2011年の悪性新生物部位別死亡数で、肺癌は男性は5万人余りで第1位、女性は2万人近くで第2位であった。原因として、罹患数の増加とともに、5年生存率15%という非常に予後不良な悪性腫瘍であることが挙げられる。肺癌の発症には多くの環境因子の関与が示唆されており、その中でも喫煙による日本人の肺癌発症リスクは約5倍といわれ、他にも食事や飲酒などの生活習慣、放射線、発癌物質との関連も報告されている。近年、アスベスト暴露が影響する肺癌(アスベスト関連肺癌)が問題になってきている。1960~70年代に大量に輸入されたアスベストは主に建築材料に使用され、当時の労働者への暴露をもたらした。またその後もそのような建築物の解体に伴い飛散した粒子による暴露が懸念されている。一般に、アスベストの暴露量が多いほど肺癌のリスクは高くなり、暴露濃度と期間(累積暴露量)に依存するとされ、25 線維/ml x 年の暴露で肺癌のリスクは2倍になるといわれている。
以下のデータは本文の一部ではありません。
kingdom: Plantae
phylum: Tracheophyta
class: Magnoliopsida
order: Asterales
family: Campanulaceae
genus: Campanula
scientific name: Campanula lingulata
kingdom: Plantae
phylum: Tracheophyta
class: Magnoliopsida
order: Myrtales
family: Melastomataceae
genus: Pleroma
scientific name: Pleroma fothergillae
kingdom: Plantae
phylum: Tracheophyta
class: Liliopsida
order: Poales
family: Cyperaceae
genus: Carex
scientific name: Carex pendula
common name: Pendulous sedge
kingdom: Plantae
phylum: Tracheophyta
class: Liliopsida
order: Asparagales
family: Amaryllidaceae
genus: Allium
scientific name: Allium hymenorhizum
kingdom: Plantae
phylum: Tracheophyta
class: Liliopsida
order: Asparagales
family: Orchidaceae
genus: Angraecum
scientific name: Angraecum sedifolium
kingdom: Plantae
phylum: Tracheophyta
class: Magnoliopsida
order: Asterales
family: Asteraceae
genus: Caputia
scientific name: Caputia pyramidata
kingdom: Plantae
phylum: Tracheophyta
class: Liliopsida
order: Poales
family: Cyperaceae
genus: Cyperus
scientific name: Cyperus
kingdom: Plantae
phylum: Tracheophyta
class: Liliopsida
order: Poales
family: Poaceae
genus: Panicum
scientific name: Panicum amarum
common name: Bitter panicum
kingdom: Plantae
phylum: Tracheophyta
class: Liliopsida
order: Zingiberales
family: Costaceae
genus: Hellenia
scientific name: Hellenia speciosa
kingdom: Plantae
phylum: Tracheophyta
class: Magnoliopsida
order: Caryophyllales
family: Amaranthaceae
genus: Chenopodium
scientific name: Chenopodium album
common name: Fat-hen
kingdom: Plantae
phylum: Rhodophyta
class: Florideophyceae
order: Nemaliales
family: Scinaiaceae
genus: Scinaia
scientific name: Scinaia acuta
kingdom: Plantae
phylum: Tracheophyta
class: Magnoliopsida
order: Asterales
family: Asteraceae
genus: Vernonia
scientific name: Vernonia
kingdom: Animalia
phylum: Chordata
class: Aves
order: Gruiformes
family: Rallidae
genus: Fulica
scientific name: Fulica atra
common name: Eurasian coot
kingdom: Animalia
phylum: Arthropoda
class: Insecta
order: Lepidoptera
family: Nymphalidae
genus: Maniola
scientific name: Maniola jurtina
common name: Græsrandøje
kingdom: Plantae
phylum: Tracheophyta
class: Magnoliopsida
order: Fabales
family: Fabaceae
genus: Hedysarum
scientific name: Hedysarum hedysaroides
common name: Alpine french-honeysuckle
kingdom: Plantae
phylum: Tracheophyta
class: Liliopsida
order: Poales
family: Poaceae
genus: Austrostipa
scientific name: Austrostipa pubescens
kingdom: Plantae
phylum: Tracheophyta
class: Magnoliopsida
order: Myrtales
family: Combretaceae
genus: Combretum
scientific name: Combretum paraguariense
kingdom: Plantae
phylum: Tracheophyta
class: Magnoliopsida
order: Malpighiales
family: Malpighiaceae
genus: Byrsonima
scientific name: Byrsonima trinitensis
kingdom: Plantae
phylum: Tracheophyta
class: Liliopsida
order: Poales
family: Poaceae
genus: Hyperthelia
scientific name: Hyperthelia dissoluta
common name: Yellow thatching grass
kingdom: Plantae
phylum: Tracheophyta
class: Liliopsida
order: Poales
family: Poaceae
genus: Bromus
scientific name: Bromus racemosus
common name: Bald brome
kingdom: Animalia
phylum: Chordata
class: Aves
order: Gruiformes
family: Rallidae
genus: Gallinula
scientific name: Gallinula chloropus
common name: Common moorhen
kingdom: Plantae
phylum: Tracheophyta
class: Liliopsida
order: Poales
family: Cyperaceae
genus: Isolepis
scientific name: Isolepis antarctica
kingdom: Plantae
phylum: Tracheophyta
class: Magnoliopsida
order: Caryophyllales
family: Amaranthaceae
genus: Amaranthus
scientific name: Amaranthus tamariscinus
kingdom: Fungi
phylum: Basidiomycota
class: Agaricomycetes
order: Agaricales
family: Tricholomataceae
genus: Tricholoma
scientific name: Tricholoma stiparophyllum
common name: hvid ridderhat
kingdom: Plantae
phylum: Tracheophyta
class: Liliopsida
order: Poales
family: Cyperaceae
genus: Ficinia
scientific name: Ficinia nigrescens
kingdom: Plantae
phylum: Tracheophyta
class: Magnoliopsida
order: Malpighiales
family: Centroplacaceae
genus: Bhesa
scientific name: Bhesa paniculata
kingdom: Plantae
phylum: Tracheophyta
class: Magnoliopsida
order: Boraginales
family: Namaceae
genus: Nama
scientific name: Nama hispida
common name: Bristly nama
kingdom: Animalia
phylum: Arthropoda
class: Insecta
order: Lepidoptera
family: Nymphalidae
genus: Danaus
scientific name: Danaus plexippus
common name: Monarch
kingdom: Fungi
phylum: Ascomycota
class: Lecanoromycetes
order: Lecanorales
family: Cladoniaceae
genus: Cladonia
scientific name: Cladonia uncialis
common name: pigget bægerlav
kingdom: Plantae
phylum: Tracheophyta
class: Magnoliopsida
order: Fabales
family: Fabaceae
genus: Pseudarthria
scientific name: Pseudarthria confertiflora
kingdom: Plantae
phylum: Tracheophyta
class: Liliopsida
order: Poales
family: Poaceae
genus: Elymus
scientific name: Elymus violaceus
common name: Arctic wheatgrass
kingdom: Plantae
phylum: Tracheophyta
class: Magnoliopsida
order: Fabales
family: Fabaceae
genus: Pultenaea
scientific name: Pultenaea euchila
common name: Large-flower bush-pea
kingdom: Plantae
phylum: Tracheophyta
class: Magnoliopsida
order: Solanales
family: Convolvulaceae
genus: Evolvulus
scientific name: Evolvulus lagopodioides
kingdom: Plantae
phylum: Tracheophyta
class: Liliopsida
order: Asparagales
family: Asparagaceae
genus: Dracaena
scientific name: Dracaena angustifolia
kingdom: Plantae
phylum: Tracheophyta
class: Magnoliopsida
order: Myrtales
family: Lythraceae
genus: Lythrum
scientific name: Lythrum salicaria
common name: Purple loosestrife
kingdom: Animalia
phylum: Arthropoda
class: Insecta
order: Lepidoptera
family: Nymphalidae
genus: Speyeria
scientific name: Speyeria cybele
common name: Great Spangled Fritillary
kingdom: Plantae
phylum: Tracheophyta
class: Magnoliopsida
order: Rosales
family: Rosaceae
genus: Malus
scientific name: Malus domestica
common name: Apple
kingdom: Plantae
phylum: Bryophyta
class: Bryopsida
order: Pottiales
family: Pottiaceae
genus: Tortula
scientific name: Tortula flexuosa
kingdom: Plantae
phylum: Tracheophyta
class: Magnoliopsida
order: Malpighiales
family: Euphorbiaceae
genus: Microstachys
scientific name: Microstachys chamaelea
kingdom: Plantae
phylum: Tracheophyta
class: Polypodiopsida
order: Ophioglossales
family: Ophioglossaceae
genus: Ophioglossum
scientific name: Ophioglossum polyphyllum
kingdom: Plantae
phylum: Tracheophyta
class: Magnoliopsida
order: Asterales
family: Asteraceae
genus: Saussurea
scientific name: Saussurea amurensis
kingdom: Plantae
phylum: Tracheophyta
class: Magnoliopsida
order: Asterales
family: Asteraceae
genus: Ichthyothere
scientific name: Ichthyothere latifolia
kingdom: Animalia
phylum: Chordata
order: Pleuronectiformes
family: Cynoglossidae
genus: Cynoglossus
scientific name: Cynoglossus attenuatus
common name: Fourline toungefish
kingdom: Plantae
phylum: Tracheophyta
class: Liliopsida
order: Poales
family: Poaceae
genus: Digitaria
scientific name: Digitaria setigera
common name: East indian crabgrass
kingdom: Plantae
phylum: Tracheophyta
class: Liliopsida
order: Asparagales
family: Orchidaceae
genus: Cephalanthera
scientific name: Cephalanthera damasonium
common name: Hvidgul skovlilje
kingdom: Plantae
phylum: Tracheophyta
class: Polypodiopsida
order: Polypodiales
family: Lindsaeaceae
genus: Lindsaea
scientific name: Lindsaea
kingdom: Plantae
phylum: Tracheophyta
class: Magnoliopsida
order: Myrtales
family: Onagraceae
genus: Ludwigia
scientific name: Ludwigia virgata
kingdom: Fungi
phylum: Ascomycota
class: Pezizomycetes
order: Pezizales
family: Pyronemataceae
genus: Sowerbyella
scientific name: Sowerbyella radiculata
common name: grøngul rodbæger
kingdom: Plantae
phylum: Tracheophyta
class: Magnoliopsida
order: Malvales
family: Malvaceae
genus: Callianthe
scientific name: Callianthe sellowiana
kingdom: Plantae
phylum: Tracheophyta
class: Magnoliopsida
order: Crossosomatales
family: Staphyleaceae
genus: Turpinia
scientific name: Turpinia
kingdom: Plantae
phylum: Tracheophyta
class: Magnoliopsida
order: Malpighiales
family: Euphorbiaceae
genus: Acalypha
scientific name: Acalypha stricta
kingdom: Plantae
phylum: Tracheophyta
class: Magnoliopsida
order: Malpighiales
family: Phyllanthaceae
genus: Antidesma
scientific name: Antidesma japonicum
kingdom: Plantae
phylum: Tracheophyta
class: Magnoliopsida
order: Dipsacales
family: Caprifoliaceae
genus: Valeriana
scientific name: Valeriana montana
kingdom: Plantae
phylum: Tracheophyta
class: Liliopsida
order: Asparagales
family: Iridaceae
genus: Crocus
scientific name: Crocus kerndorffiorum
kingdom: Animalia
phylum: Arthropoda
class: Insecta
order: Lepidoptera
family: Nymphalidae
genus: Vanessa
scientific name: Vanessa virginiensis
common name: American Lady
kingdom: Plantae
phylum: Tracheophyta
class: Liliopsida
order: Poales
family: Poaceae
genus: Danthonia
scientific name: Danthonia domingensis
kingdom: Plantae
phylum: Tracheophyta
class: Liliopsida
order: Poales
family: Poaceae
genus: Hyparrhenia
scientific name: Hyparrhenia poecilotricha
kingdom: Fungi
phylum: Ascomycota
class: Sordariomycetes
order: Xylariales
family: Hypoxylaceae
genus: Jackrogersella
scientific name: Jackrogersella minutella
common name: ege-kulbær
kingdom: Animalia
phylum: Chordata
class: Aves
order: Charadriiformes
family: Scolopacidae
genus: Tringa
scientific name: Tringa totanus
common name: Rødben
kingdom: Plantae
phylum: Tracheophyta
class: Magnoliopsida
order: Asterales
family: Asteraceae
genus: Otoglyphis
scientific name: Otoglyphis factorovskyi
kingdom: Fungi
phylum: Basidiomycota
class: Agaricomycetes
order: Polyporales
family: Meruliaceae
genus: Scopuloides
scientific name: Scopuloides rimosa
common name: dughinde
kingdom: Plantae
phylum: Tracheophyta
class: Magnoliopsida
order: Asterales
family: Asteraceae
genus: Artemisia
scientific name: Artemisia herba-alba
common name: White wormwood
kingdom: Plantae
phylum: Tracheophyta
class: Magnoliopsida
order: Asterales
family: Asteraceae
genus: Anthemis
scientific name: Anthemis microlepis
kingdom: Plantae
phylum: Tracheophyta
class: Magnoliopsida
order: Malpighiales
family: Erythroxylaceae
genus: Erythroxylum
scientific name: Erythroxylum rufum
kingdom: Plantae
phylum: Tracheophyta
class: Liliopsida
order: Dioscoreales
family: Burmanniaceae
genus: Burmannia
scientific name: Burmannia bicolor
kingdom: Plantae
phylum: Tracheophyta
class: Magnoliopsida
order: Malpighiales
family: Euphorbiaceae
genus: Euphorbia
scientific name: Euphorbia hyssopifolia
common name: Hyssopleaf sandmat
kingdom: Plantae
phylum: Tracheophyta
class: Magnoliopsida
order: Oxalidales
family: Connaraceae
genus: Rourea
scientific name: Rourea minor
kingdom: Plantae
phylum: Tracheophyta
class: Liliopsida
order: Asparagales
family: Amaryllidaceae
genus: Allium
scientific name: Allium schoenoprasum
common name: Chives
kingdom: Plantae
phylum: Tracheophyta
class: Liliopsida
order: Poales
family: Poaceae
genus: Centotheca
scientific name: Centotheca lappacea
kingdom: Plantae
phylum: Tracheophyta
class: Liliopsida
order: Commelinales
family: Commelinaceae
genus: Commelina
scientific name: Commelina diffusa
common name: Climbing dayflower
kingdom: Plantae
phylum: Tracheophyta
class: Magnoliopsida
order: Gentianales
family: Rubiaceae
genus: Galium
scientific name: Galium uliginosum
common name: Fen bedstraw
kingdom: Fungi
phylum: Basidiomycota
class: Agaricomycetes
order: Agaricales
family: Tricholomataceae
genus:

また、初回暴露から肺癌発生までの潜伏期間は20~40年といわれるが、10年未満の発症も10%近くみられるとも報告もあり、当施設での肺癌切除例でも、標本からアスベスト小体が検出される例は増加傾向にある。2007年11月から2008年の6月にかけて原発性肺癌にて肺切除術を施行した157例のうち、アスベスト暴露歴が疑われた連続40例について溶解法にて観察標本を作成しアスベスト小体を調べたところ37例で検出された。これは切除例の23.6%に相当し、肺癌におけるアスベストの強い関与を示唆する結果であった。アスベスト関連肺癌の治療としては、通常の肺癌と同様に、手術、化学療法、放射線治療などが選択されるが、石綿肺による肺機能障害や高度な繊維化のために治療の選択肢が制限される場合がある。前述の40例についても術前肺機能検査における一秒率は72.1%と閉塞性障害がみられたが、術式としては1例で区域切除となったのを除き、いずれも肺葉切除術が施行された。ただし、強い肺機能障害により切除術が回避された症例も背景には存在すると考えられる。予後に関しては一般的な肺癌と同等に予後不良であったとの報告がみられる。しかし、今回の切除例では、病理病期I期22例、II期11例、III期以上7例の全体において5年生存率77%と良好な結果を得た。アスベスト関連肺癌においても切除可能症例においては積極的な手術が必要と考えられた。